(EXTRACTED RECORDS Opens)

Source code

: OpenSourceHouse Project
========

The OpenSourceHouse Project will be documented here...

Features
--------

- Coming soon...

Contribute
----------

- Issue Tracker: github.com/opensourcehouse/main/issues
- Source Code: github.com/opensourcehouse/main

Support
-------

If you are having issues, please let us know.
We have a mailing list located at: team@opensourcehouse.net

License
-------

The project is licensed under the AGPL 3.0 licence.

(EXTRACTED RECORDS Closes)

EXERCISE OBJECTIVE: Only lines containing the word "issues" should appear in the answer, and every such line from the records above must be there.

EXERCISE RESULT:
- Issue Tracker: github.com/opensourcehouse/main/issues
If you are having issues, please let us know.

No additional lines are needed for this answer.